You might like this book by Coxeter, who also co-wrote Geometry Revisited. Tristan Needham covers a bit of non-Euclidean geometry in Visual Complex Analysis. Really though I believe non-Euclidean geometry isn't a discipline of its own; it's part of differential geometry, so you might be better served looking for differential geometry references.

u/gmartres · 2 pointsr/math

Visual Complex Analysis looks interesting, haven't read it yet.

u/lamson12 · 2 pointsr/math

Here is an actual blog post that conveys the width of the text box better. Here is a Tufte-inspired LaTeX package that is nice for writing papers and displaying side-notes; it is not necessary for now but will be useful later on. To use it, create a tex file and type the following:

\documentclass{article}
\usepackage{tufte-latex}

\begin{document}
blah blah blah
\end{document}

But don't worry about it too much; for now, just look at the Sample handout to get a sense for what good design looks like.

I mention AoPS because they have good problem-solving books and will deepen your understanding of the material, plus there is an emphasis on proof-writing when solving USA(J)MO and harder problems. Their community and resources tabs have many useful things, including a LaTeX tutorial.

Free intro to proofs books/course notes are a google search away and videos on youtube/etc too. You can also get a free library membership as a community member at a nearby university to check out books. Consider Aluffi's notes, Chartrand, Smith et al, etc.

You can also look into Analysis with intro to proof, a student-friendly approach to abstract algebra, an illustrated theory of numbers, visual group theory, and visual complex analysis to get some motivation. It is difficult to learn math on your own, but it is fulfilling once you get it. Read a proof, try to break it down into your own words, then connect it with what you already know.

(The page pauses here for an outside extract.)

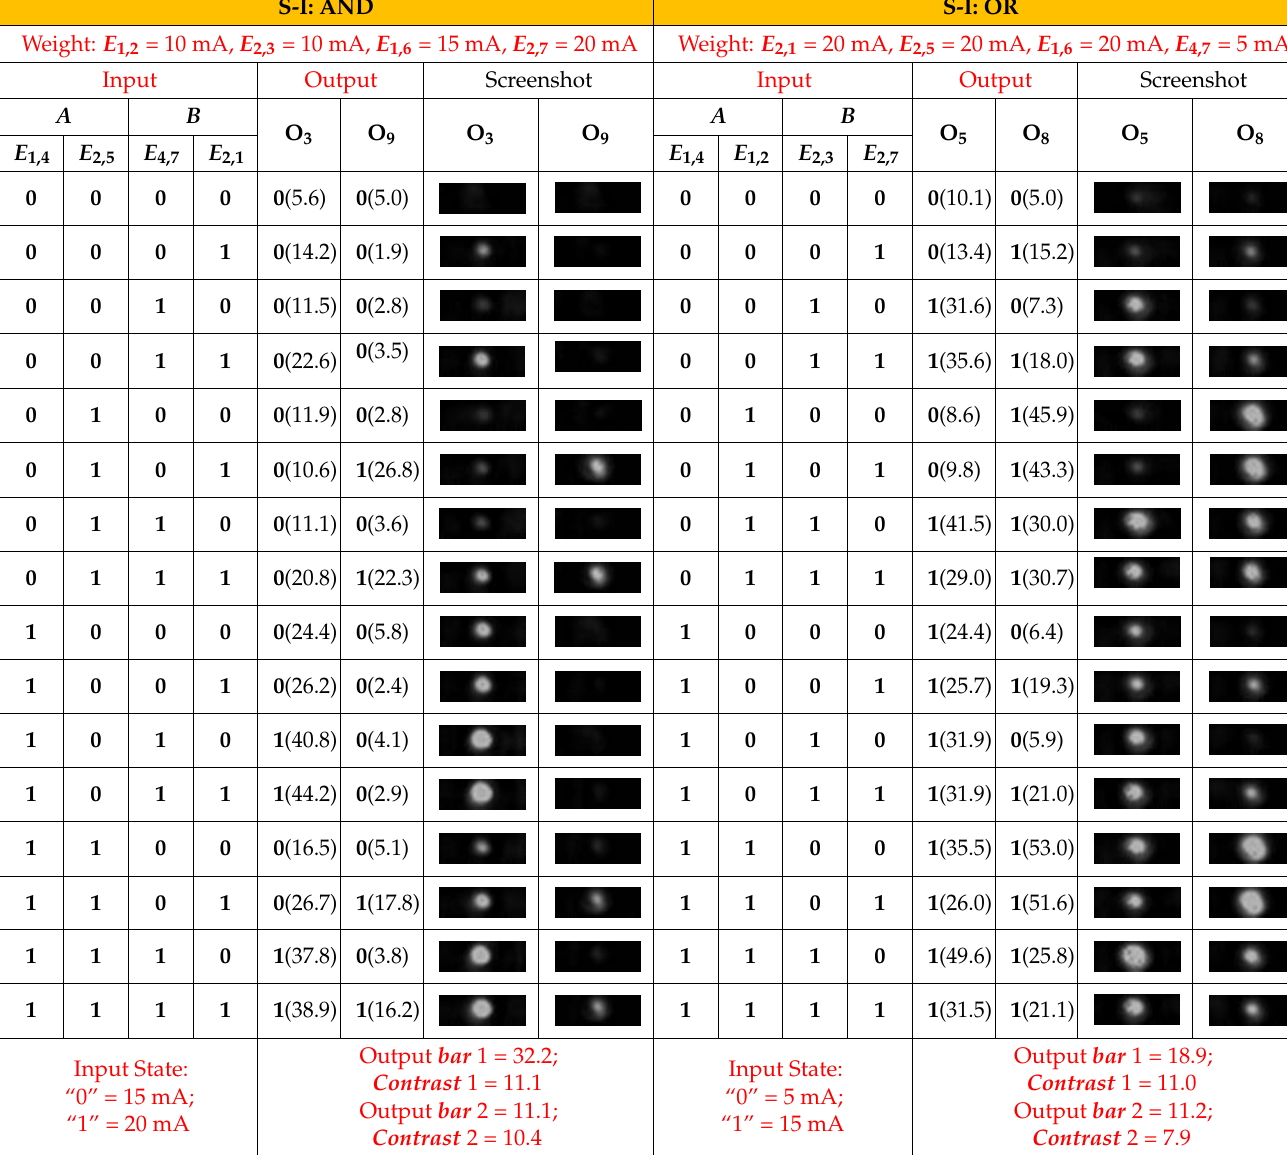
Table 2. AND and OR gate settings of S-I. [Input- ∀ , Weight- ∀ , Output- ∀ ] . S-I: AND S-I:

Feel free to PM me v2 of your proof :)

u/sillymath22 · 2 pointsr/math

Book of proof is a more gentle introduction to proofs then How to Prove it.

​

No bullshit guide to linear algebra is a gentle introduction to linear algebra when compared to the popular Linear Algebra Done Right.

​

An Illustrated Theory of Numbers is a fantastic introduction book to number theory in a similar style to the popular Visual Complex Analysis.

u/rhab13 · 1 pointr/math

I recommend you to take a look at Visual Complex Analysis in particular the chapter on differentiation. In the first sections he explains the rationale for this restriction.

u/HastyToweling · 1 pointr/AskReddit

What is the square root of i? If it takes you longer than .5 seconds to figure this in your head, you are blind.

You need to read visual complex analysis by Tristan Needham. This book utterly opened my eyes to what complex number actually are (hint: The correct question is "what is multiplication?"). I used to be mystified by them, as you are. No more. They are as unmystical as anything in math. I also gained a supreme ability to use them, in practice. Read the book, and you will join the ranks of the enlightened.

u/DataCruncher · 1 pointr/math

For complex analysis, Visual Complex Analysis by Needham is often recommended along these lines. I haven't read it though, so I can't vouch for it.

u/dp01n0m1903 · 1 pointr/math

Congratulations are in order, to you as well as lysa_m, shizzy0 and all the other helpful redditors here. It must feel really great to get over this hurdle!

I just wanted to add a link to the book of Tristram Needham, Visual Complex Analysis. As lysa_m pointed out, you are not the first person in history to find "imaginary" numbers baffling. You can read the first 5 or 6 pages of Needham's book online at the Amazon page above. There he outlines the history of the subject and explains some of the same points made in the comments here.

u/[deleted] · 1 pointr/math

Side note: You might enjoy this book

u/cderwin15 · 1 pointr/math

What book have you been using? My undergraduate course is using Brown & Churchill, which a lot of people seem to really like, and I've also heard really great things about Tristan Needham's Visual Complex Analysis and I've loved what I've seen of it (mostly just the chapter on winding numbers and the argument principle from a geometric viewpoint).